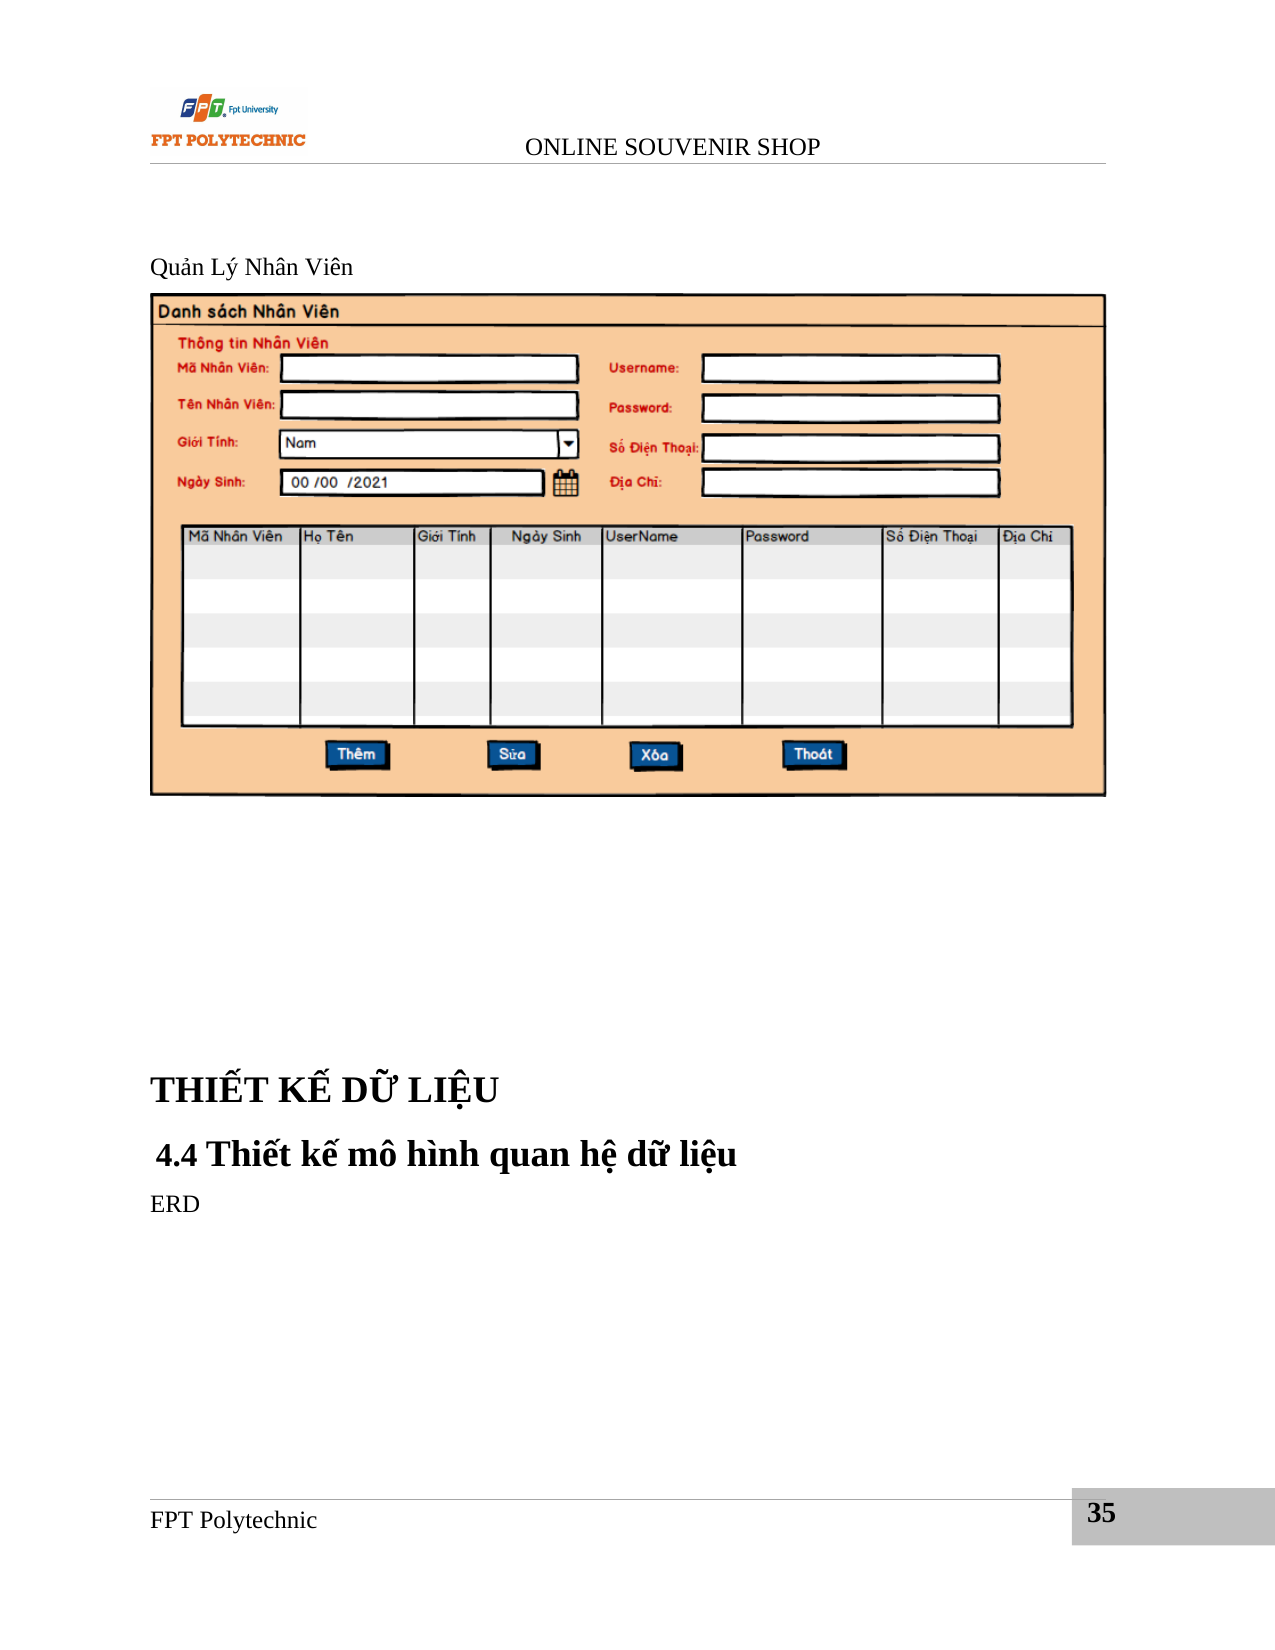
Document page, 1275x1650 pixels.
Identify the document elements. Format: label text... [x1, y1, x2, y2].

text Quản Lý Nhân Viên [150, 249, 1106, 281]
picture [150, 293, 1107, 797]
subtitle Thiết kế dữ liệu [150, 1067, 1106, 1110]
text ERD [150, 1187, 1106, 1218]
subtitle Thiết kế mô hình quan hệ dữ liệu [156, 1131, 1106, 1174]
picture [150, 87, 308, 156]
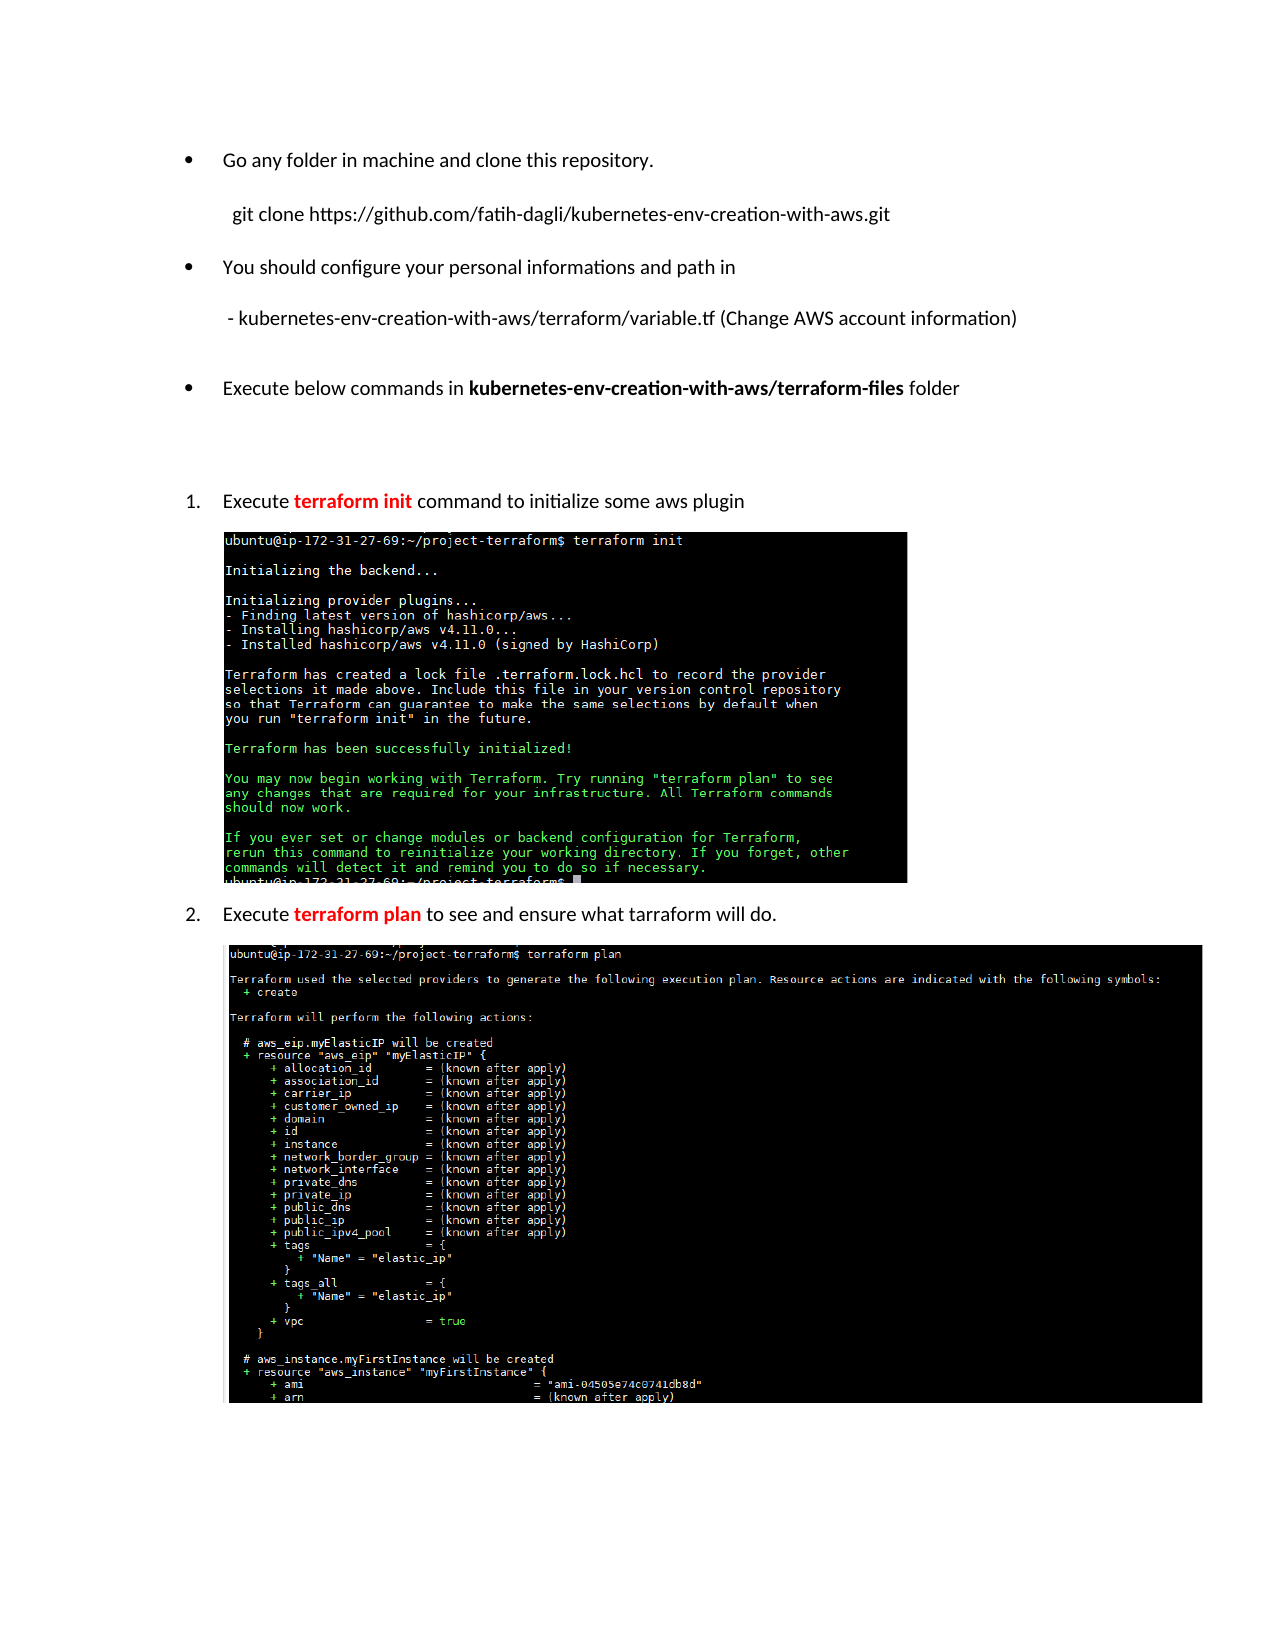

#### Task:
Exclude all images, then retype the records above without alteration.

#### Solution below:
Document page, 1275x1650 pixels.
Identify the document elements. Format: label text... [x1, y1, x2, y2].

text Quản Lý Nhân Viên [150, 249, 1106, 281]
picture [150, 293, 1107, 797]
subtitle Thiết kế dữ liệu [150, 1067, 1106, 1110]
text ERD [150, 1187, 1106, 1218]
subtitle Thiết kế mô hình quan hệ dữ liệu [156, 1131, 1106, 1174]
picture [150, 87, 308, 156]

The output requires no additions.